Start of EXTRACTED ENTRIES

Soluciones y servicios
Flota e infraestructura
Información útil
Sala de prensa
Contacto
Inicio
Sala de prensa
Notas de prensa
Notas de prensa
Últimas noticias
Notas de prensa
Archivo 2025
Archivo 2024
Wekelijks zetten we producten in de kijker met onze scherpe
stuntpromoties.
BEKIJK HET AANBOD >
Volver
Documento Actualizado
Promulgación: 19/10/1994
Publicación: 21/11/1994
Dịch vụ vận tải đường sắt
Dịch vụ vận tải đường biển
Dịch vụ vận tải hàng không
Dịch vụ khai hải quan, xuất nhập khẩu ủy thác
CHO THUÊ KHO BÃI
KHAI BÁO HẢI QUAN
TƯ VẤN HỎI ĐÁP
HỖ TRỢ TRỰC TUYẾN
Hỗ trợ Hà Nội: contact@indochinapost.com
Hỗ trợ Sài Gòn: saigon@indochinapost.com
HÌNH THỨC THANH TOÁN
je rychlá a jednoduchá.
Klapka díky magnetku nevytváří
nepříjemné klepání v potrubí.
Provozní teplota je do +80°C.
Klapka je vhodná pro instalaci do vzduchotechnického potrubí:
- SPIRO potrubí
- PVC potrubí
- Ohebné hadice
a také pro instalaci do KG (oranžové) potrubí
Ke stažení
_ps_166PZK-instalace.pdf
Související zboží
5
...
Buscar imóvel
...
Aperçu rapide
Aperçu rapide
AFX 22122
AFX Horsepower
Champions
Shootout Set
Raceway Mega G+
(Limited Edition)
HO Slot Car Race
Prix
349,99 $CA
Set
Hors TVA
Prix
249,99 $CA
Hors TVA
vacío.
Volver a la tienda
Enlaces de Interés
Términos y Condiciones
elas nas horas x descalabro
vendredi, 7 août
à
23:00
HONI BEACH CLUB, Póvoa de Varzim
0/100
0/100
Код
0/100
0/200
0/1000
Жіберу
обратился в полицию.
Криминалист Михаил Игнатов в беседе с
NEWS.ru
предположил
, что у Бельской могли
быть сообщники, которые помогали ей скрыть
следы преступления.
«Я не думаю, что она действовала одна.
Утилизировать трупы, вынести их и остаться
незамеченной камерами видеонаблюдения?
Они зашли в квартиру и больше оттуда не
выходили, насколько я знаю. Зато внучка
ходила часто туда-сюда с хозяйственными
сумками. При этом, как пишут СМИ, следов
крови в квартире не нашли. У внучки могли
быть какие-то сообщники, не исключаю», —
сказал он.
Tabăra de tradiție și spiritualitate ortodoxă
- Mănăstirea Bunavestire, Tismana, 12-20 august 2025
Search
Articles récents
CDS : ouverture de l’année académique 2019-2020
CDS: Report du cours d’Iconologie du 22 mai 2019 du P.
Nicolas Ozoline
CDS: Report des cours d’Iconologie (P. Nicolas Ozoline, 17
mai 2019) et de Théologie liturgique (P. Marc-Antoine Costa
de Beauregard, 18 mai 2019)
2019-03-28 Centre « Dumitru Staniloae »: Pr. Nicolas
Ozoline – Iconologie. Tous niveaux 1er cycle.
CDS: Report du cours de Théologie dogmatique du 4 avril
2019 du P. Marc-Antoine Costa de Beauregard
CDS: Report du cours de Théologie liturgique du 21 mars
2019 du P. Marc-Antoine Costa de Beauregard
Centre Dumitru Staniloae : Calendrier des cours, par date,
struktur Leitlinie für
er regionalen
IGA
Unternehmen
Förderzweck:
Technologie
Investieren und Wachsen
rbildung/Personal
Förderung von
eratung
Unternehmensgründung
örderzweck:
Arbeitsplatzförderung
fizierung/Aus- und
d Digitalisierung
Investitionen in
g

End of EXTRACTED ENTRIES

» WORK ITEM: What you return must match the listing above exactly, with every line included.

» RESULT BELOW:
Soluciones y servicios
Flota e infraestructura
Información útil
Sala de prensa
Contacto
Inicio
Sala de prensa
Notas de prensa
Notas de prensa
Últimas noticias
Notas de prensa
Archivo 2025
Archivo 2024
Wekelijks zetten we producten in de kijker met onze scherpe
stuntpromoties.
BEKIJK HET AANBOD >
Volver
Documento Actualizado
Promulgación: 19/10/1994
Publicación: 21/11/1994
Dịch vụ vận tải đường sắt
Dịch vụ vận tải đường biển
Dịch vụ vận tải hàng không
Dịch vụ khai hải quan, xuất nhập khẩu ủy thác
CHO THUÊ KHO BÃI
KHAI BÁO HẢI QUAN
TƯ VẤN HỎI ĐÁP
HỖ TRỢ TRỰC TUYẾN
Hỗ trợ Hà Nội: contact@indochinapost.com
Hỗ trợ Sài Gòn: saigon@indochinapost.com
HÌNH THỨC THANH TOÁN
je rychlá a jednoduchá.
Klapka díky magnetku nevytváří
nepříjemné klepání v potrubí.
Provozní teplota je do +80°C.
Klapka je vhodná pro instalaci do vzduchotechnického potrubí:
- SPIRO potrubí
- PVC potrubí
- Ohebné hadice
a také pro instalaci do KG (oranžové) potrubí
Ke stažení
_ps_166PZK-instalace.pdf
Související zboží
5
...
Buscar imóvel
...
Aperçu rapide
Aperçu rapide
AFX 22122
AFX Horsepower
Champions
Shootout Set
Raceway Mega G+
(Limited Edition)
HO Slot Car Race
Prix
349,99 $CA
Set
Hors TVA
Prix
249,99 $CA
Hors TVA
vacío.
Volver a la tienda
Enlaces de Interés
Términos y Condiciones
elas nas horas x descalabro
vendredi, 7 août
à
23:00
HONI BEACH CLUB, Póvoa de Varzim
0/100
0/100
Код
0/100
0/200
0/1000
Жіберу
обратился в полицию.
Криминалист Михаил Игнатов в беседе с
NEWS.ru
предположил
, что у Бельской могли
быть сообщники, которые помогали ей скрыть
следы преступления.
«Я не думаю, что она действовала одна.
Утилизировать трупы, вынести их и остаться
незамеченной камерами видеонаблюдения?
Они зашли в квартиру и больше оттуда не
выходили, насколько я знаю. Зато внучка
ходила часто туда-сюда с хозяйственными
сумками. При этом, как пишут СМИ, следов
крови в квартире не нашли. У внучки могли
быть какие-то сообщники, не исключаю», —
сказал он.
Tabăra de tradiție și spiritualitate ortodoxă
- Mănăstirea Bunavestire, Tismana, 12-20 august 2025
Search
Articles récents
CDS : ouverture de l’année académique 2019-2020
CDS: Report du cours d’Iconologie du 22 mai 2019 du P.
Nicolas Ozoline
CDS: Report des cours d’Iconologie (P. Nicolas Ozoline, 17
mai 2019) et de Théologie liturgique (P. Marc-Antoine Costa
de Beauregard, 18 mai 2019)
2019-03-28 Centre « Dumitru Staniloae »: Pr. Nicolas
Ozoline – Iconologie. Tous niveaux 1er cycle.
CDS: Report du cours de Théologie dogmatique du 4 avril
2019 du P. Marc-Antoine Costa de Beauregard
CDS: Report du cours de Théologie liturgique du 21 mars
2019 du P. Marc-Antoine Costa de Beauregard
Centre Dumitru Staniloae : Calendrier des cours, par date,
struktur Leitlinie für
er regionalen
IGA
Unternehmen
Förderzweck:
Technologie
Investieren und Wachsen
rbildung/Personal
Förderung von
eratung
Unternehmensgründung
örderzweck:
Arbeitsplatzförderung
fizierung/Aus- und
d Digitalisierung
Investitionen in
g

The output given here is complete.